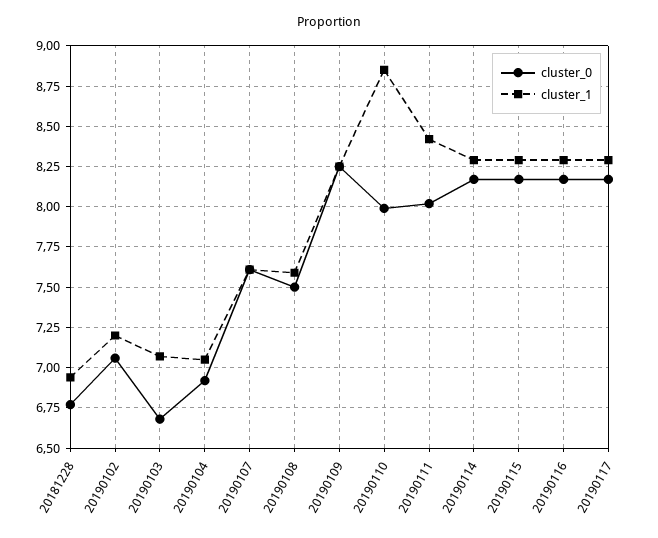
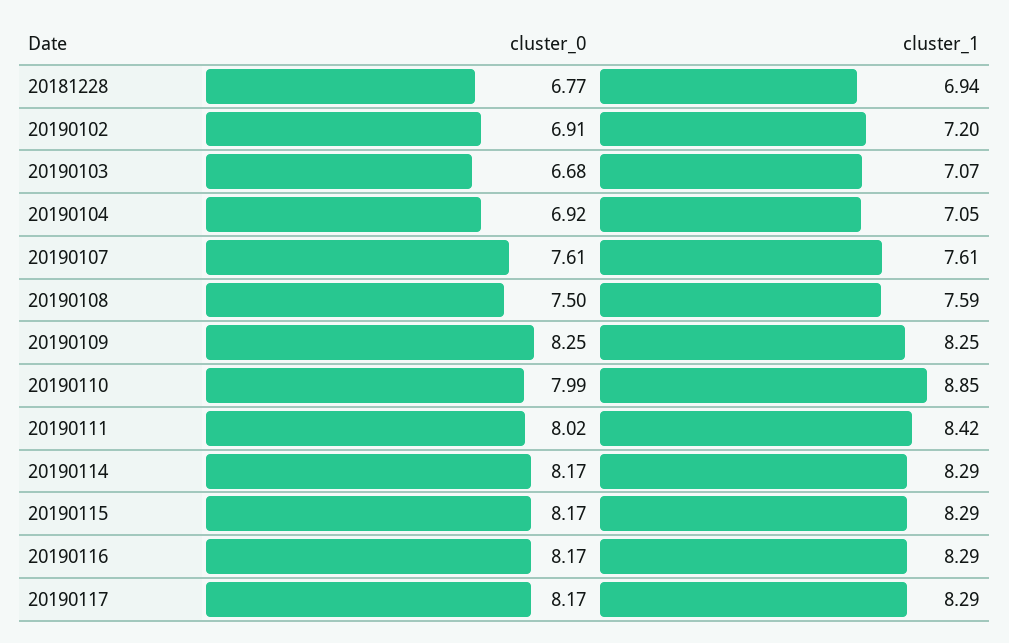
cluster_0, 20190102: 7.05 -> 6.91

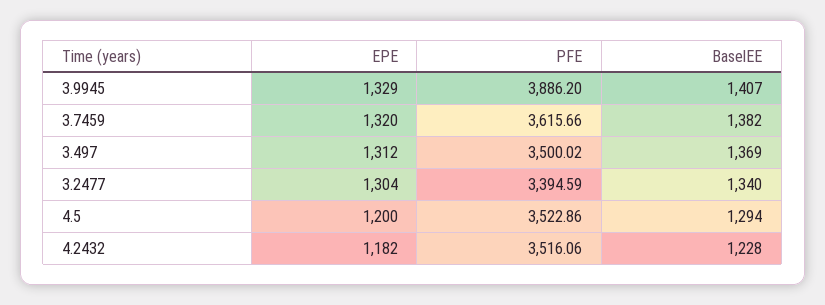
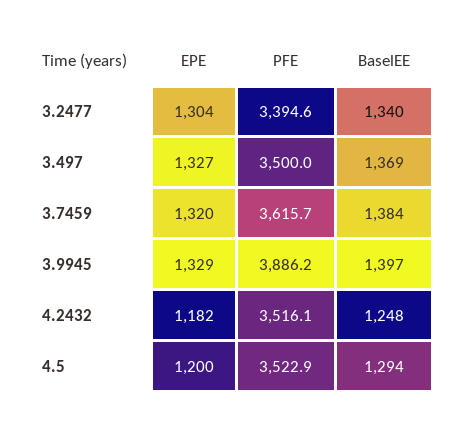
BaselEE, 3.9945: 1407 -> 1397
BaselEE, 3.7459: 1382 -> 1384
EPE, 3.497: 1312 -> 1327
BaselEE, 4.2432: 1228 -> 1248

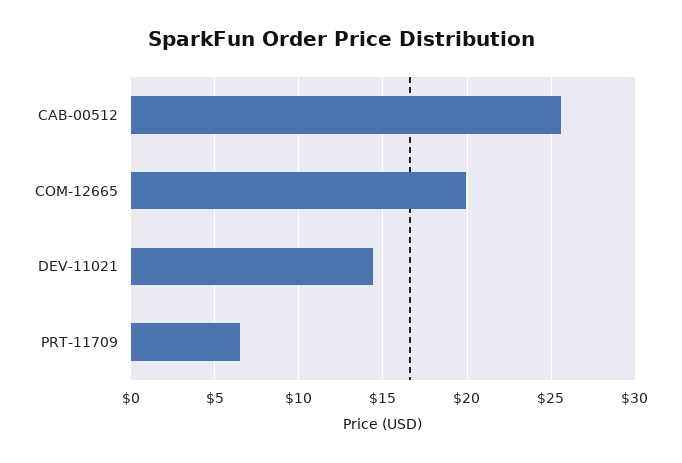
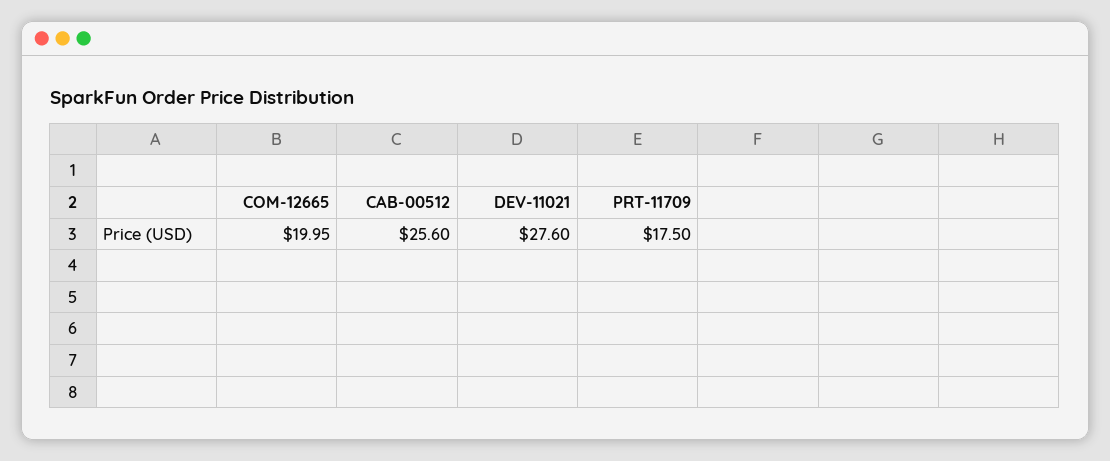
DEV-11021: 14.5 -> 27.6
PRT-11709: 6.5 -> 17.5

------------------------

- _What you will do_
In the transcription, every picture is to be excluded and the records above given again exactly.

- _Output of the exercise_
cluster_0, 20190102: 7.05 -> 6.91

BaselEE, 3.9945: 1407 -> 1397
BaselEE, 3.7459: 1382 -> 1384
EPE, 3.497: 1312 -> 1327
BaselEE, 4.2432: 1228 -> 1248

DEV-11021: 14.5 -> 27.6
PRT-11709: 6.5 -> 17.5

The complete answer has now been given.